Most websites allow you to have (almost) any character in your password. Where possible, always have a mixture of different types of characters such as lowercase (a-z) and uppercase (A-Z) letters, numbers (0-9) and symbols (.,:;'"!?$&%/\*()[]{}@#<>+-_=^). Symbols are pretty much any character that you can type with your keyboard other than letters and numbers. Some websites or applications may limit the type of characters you may use while creating your password, you should still try the best combination that you can come up with.

Based on the above factors, the following could be considered as a strong password:



It is made of 16 characters, it has lowercase and uppercase letters, it has numbers and special symbols. Based on, a website that tells you how long it would take to crack your password, the above password would take 412 trillion years to be cracked. I don't know what they are basing their calculation on but you get the idea. The longer, the more complex a password is, the harder it is to be guessed or cracked.

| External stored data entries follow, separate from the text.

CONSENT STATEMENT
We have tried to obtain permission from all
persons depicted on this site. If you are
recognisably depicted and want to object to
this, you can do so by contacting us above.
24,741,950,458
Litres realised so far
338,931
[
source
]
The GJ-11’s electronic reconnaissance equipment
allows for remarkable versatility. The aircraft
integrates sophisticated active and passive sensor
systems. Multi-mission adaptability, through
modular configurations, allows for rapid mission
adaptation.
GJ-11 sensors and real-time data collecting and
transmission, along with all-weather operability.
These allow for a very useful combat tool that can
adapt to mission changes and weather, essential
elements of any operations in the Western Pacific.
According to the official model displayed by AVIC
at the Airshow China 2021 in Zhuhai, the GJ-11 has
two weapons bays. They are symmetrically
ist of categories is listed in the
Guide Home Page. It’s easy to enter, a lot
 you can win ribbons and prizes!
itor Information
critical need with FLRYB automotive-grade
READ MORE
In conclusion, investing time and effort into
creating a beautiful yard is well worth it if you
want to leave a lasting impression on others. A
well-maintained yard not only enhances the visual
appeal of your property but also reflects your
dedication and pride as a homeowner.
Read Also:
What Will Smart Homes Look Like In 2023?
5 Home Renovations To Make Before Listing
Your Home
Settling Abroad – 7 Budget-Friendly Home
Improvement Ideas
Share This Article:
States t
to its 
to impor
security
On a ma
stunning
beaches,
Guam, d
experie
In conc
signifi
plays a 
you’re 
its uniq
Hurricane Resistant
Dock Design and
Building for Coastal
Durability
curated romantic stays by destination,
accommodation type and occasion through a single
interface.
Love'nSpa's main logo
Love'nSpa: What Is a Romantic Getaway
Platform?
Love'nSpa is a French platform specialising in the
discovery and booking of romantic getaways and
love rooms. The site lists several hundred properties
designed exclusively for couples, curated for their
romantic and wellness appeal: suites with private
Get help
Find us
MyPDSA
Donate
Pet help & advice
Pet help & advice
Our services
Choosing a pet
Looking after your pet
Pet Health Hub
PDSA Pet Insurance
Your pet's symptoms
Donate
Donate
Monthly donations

Know that this number will decrease as more powerful computers are developed. I should also note that, most websites have additional security precautions to keep your account safe such as enforcing a limit on the number of unsuccessful login attempts, which further deters the hackers from trying to crack passwords.

Finally, one last tip about password security which is not directly related to choosing a password but still as important:

Do Not Store Your (Financially Critical) Passwords

If you have the habit of storing your passwords online or offline, you should seriously reconsider it or at least do it in a secure way. While it may not be a big issue to lose your password for a random forum that you wouldn't care much about if your password was stolen , the situation is different when it comes to financially, personally or business-wise critical websites and platforms.

For example, you wouldn't want to store the passwords of your bank accounts, your payment transfer services such as PayPal, your business services such as hosting, domain registrar, email marketing service and the like on an easily accessible place. Even if you store them in a password protected folder/file on your computer, your computer may get stolen or it may receive a malware that might send such information to third parties which you wouldn't want to happen.

If you have to store your passwords, either use a trustable password storage software or use a cipher system that only would make sense to you. I personally do not enjoy using a software to store my passwords because I will never know if I can 100% trust them and they will only add another security layer that might be breached by the knowing person.

What I prefer to do with my own passwords is that I divide them into two categories: Less critical and highly critical. I store less critical passwords using a cipher system that only I know of. I do that by adding some random number of randomly chosen characters to the beginning and to the end of the password. In the unlikely event that anyone sees them, the passwords will never work and they will never know the right number of characters to target. For the highly critical passwords, I simply don't store them. I memorize them and use them as needed.

Keep these important factors that contribute to password security in mind for creating highly secure, strong passwords for your existing and future accounts going forward.